Vlogging, where non-professional consumers post cosmetics product reviews onto the video sharing site YouTube, is an increasingly dominant platform within the beauty industry, with the clips of some personalities generating views into the millions.
The FACE awards seek to determine the ‘Beauty Vlogger of the Year on YouTube’, a title which is accompanied by a $25,000 prize and is voted for by consumers.
The continuation of the awards into their third year confirms the ongoing rise of the vlogging platform in the cosmetics marketing and retail space.
Social platform
The rise of vlogging’s popularity participates in the increasingly social media–focused beauty retail landscape, which has seen consumers increasingly researching products online prior to purchase, in a trend dubbed ‘Informed Shopping’ by Datamonitor’s Ramaa Chipalkatti.
YouTube’s top 15 beauty vloggers now hold an average of 2.1 million channel subscribers each, and these numbers continue to grow: major brands, however, control only 3% of the site’s beauty video content of 14.9 billion views.

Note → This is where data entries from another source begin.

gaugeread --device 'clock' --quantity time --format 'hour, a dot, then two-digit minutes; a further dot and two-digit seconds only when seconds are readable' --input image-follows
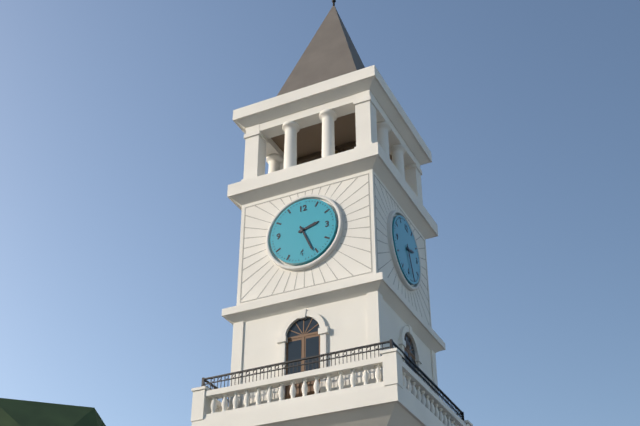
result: 2.26
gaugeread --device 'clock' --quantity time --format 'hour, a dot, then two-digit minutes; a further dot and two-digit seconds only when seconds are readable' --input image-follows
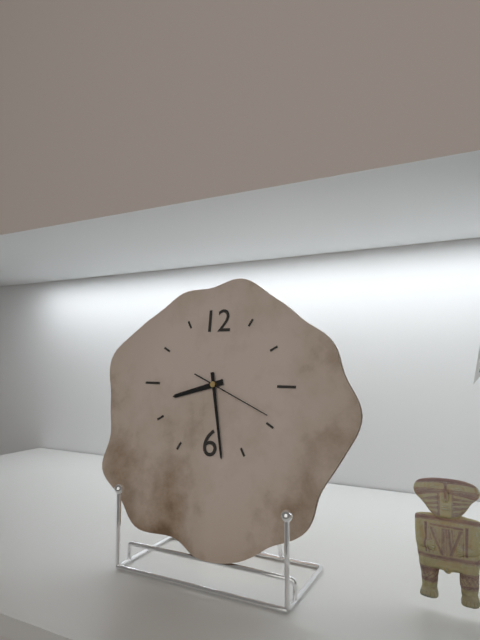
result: 8.28.19
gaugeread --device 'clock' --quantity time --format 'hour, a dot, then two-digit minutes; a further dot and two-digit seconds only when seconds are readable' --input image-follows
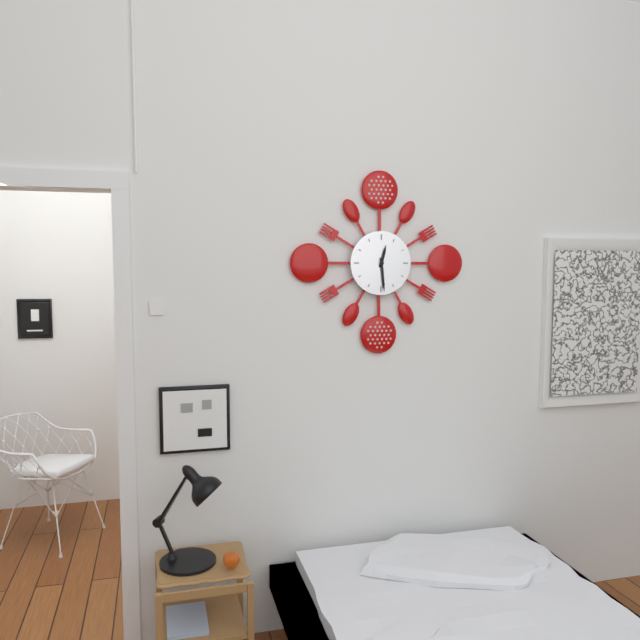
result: 12.29
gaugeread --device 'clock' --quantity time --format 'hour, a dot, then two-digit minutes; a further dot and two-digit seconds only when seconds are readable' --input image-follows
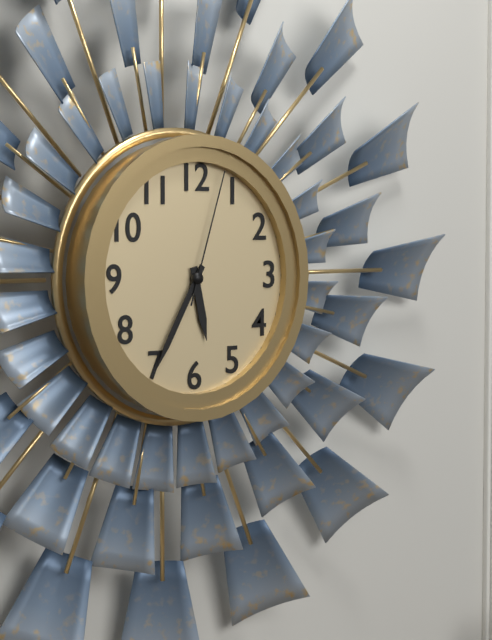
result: 5.35.03
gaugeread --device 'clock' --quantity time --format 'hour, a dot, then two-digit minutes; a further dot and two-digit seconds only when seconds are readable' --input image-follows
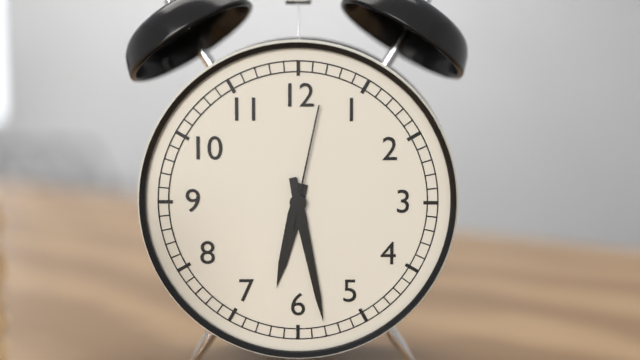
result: 6.28.02
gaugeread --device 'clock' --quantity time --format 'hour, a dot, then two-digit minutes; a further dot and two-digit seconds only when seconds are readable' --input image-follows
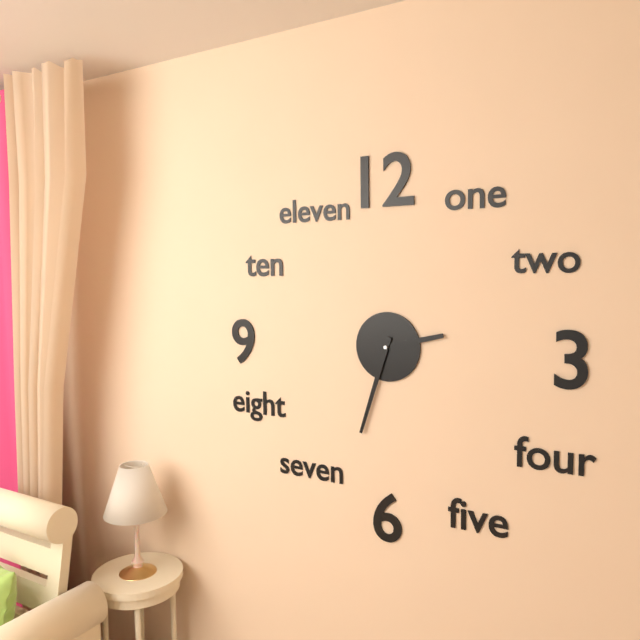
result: 2.33
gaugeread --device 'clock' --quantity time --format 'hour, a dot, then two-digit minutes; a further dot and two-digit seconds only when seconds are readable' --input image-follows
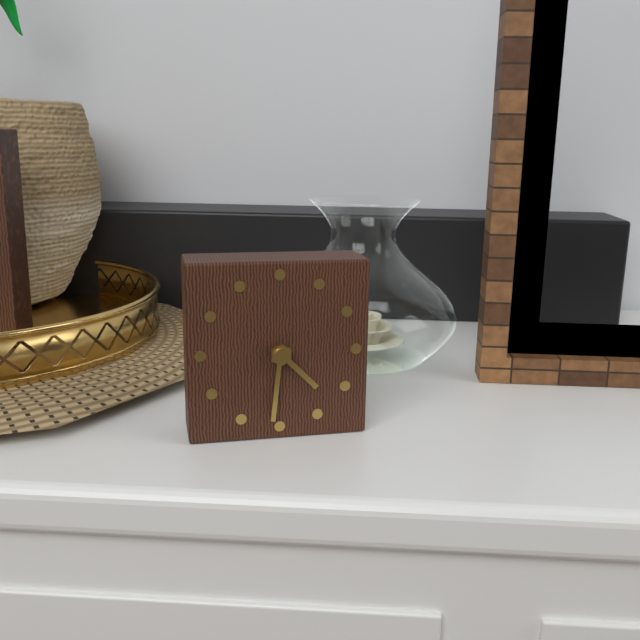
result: 4.31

Recently some brands have been making moves to address this, with attempts to enter the vblogging world for themselves.
Brands stepping up to the mark
Unilever’s new ‘All Things Hair’ channel, for example, looks set to prove a vblogging avenue for future video content for the company,
“It’s much more engaging for the user and goes some way to competing against vloggers and other video content that features multiple products,” observed Ashley Friedlein, CEO of internet data firm, Econsultancy.

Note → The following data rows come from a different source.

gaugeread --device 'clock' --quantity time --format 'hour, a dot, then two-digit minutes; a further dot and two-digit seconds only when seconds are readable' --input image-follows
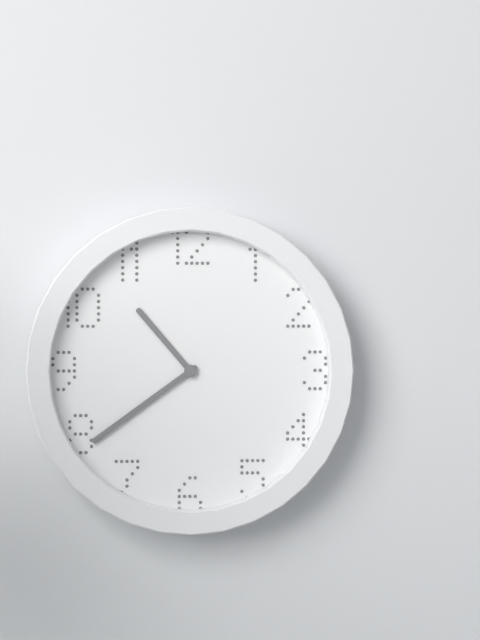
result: 10.39
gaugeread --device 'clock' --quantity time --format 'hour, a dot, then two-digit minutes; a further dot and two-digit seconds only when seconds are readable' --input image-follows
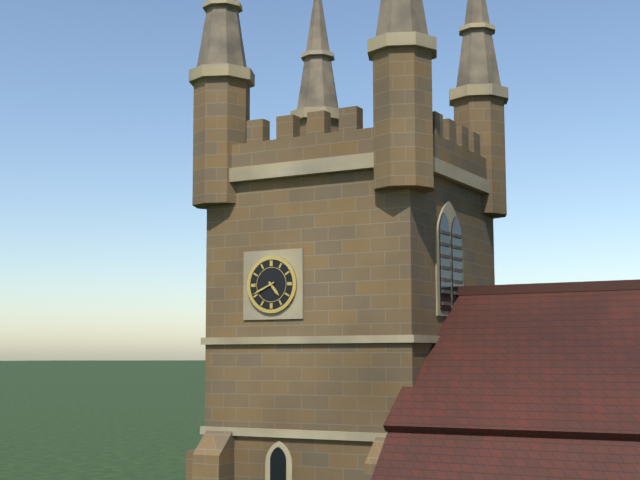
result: 4.41
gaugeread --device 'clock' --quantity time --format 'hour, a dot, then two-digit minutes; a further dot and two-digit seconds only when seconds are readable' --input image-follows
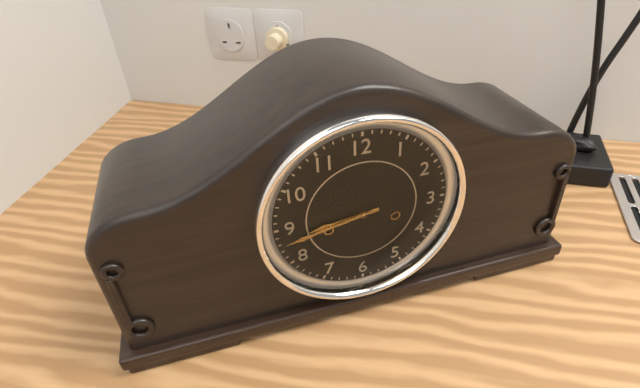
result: 8.43
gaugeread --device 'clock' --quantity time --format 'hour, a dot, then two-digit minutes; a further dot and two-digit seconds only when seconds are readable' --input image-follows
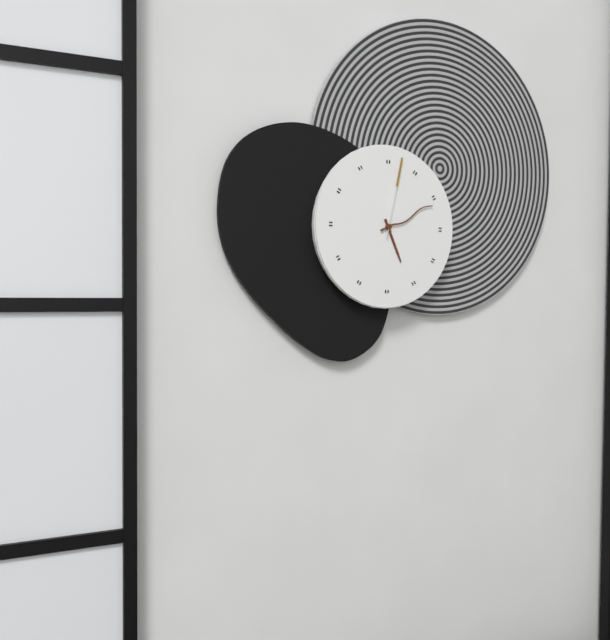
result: 5.11.02
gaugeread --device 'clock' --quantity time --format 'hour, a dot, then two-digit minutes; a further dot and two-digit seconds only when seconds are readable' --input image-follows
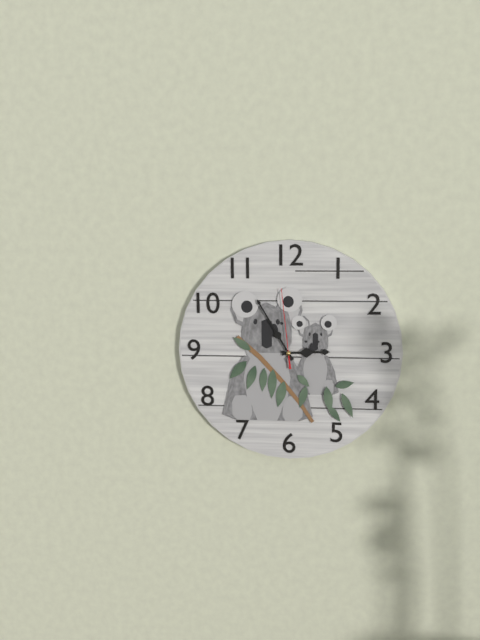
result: 2.55.59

In a similar move, in Taiwan recently, Google launched its first cosmetics advertising platform via its Google+ Shoppable Hangouts feature.

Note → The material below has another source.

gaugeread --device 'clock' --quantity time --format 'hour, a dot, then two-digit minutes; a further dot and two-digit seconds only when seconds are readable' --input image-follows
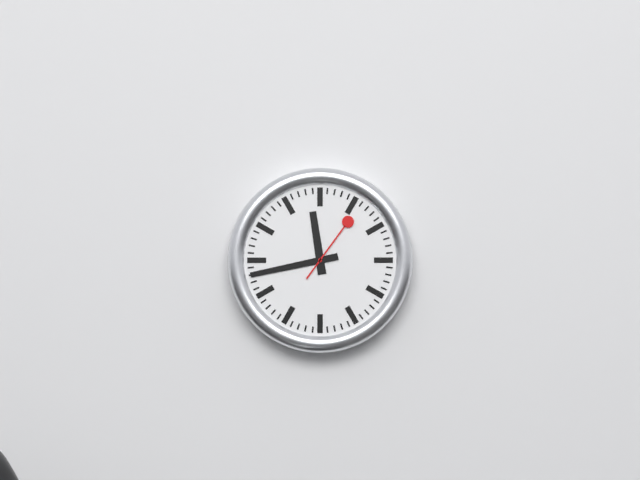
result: 11.43.06
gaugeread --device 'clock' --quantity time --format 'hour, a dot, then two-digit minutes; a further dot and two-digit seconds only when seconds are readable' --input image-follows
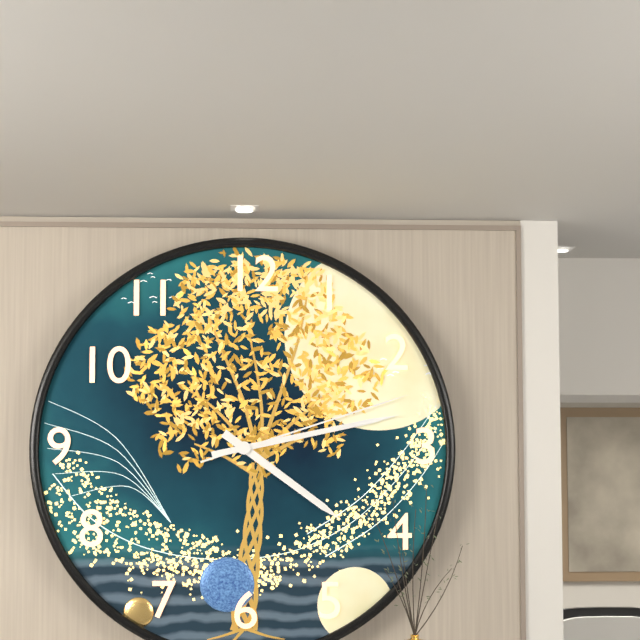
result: 4.13.12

Described in Want China Times as “a combination of internet technology, social media and online shopping”, the platform will function in a similar fashion to beauty vblogs, with footage of celebrities discussing cosmetics products.
On the right track
Getting up to speed with the tutorial video model offers a key opportunity for beauty brands going digital, McGugan suggests, and one from which they can easily profit.
“Vbloggers are doing better [than cosmetics brands] because they’re being authentic, they’re delivering a benefit, and they’re pushing out regular content. These are solvable problems for major brands,” states McGugan.